=== TEXT FOR ANALYSIS ===
Reputation: 25
I have the following dataset:
**Fruit Animal Color City**
Apple Dog Yellow Paris
Apple Dog Blue Paris
Orange Dog Green Paris
Grape Dog Pink Paris
Orange Dog Grey NY
Peach Dog Purple Rome
I would like to use pandas to remove the duplicate data in each column (not the entire row).
Example of output:
**Fruit Animal Color City**
Apple Dog Yellow Paris
Grape Paris NY
Orange Green Rome
Peach Pink
Grey
Purple
Regards,
Upvotes: 2
Views: 71
Reputation: 2811
you can try column by column using drop_duplicates
:
for x in df.columns:
df[x] = df[x].drop_duplicates().reset_index(drop=True)
#output:
Fruit Animal Color City
0 Apple Dog Yellow Paris
1 Orange NaN Blue NY
2 Grape NaN Green Rome
3 Peach NaN Pink NaN
4 NaN NaN Grey NaN
5 NaN NaN Purple NaN
Upvotes: 0
Reputation: 323226
We can do unique
s=df.T.apply(pd.Series.unique,1)
newdf=pd.DataFrame(s.tolist(),index=s.index).T
newdf
Out[57]:
**Fruit Animal Color City**
0 Apple Dog Yellow Paris
1 Orange None Blue NY
2 Grape None Green Rome
3 Peach None Pink None
4 None None Grey None
5 None None Purple None
Upvotes: 1
===
- [PROBLEMS TO WORK ON]
(1) In the pandas duplicates thread, list each color that appears in the Color column of the original dataset.
(2) Please reproduce everything in the pandas duplicates thread from "Reputation: 25" down to "the entire row).", word for word.
=== DATA SHOWN ===
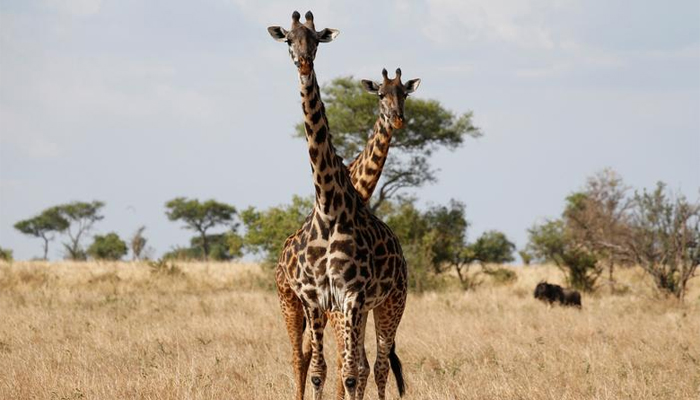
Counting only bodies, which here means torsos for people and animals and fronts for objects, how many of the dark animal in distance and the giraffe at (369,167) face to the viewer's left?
1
===
- [LIST OF SOLUTIONS]
(1) Yellow, Blue, Green, Pink, Grey, Purple

(2)
Reputation: 25
I have the following dataset:
**Fruit Animal Color City**
Apple Dog Yellow Paris
Apple Dog Blue Paris
Orange Dog Green Paris
Grape Dog Pink Paris
Orange Dog Grey NY
Peach Dog Purple Rome
I would like to use pandas to remove the duplicate data in each column (not the entire row).